Determine the calcium carbonate equivalent (CCE) of the following compounds: (amount that has the same neutralizing value as 100 g pure CaCO3) (a) MgO (b) Mg (OH) 2 (c) and CaMg (CO3) 2.

a) 40 g

b) 58 g

c) 184 g

Explanation:

The calcium carbonate equivalent of any compound is calculated by calculating it molar mass.

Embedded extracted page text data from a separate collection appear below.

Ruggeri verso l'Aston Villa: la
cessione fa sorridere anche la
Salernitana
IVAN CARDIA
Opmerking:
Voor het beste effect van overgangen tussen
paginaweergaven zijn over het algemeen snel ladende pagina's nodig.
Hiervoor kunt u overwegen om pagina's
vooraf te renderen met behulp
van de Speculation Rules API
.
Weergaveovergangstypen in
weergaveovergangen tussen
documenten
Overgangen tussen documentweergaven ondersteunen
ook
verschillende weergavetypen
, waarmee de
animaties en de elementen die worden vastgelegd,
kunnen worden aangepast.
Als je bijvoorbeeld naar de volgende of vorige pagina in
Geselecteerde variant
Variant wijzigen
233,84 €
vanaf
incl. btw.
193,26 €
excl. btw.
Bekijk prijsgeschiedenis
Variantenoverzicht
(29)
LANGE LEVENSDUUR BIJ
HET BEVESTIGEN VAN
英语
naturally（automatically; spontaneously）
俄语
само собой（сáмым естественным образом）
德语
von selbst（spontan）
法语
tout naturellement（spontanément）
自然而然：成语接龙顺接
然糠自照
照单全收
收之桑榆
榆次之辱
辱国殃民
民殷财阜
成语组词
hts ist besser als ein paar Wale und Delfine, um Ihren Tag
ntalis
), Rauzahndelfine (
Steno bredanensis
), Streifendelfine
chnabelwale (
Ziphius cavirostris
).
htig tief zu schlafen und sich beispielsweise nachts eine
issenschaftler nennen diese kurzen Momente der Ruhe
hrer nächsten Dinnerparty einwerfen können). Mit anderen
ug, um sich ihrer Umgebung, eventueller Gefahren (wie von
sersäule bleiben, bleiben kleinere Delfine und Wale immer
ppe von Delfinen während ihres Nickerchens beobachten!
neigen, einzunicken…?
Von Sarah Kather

The molar mass of the compound is the calcium carbonate equivalent as it corresponds to 1 mole of the compound and equals to one mole of calcium carbonate then.

a) MgO

Atomic mass of Mg = 24

Atomic mass of O = 16

Molar mass = CCE = 24+16 = 40 g

b) Mg (OH) ₂

Atomic mass of Mg = 24

Atomic mass of O = 16

Atomic mass of H = 1

Molar mass of Mg (OH) ₂ = CCE = 24 + (2X16) + 2 (X1) = 58g

c) CaMg (CO₃) 2

Atomic mass of Mg = 24

Atomic mass of O = 16

Atomic mass of C = 12

Atomic mass of Ca = 40

Molar mass = CCE = 40 + 24 + (2X12) + (6X16) = 184 g.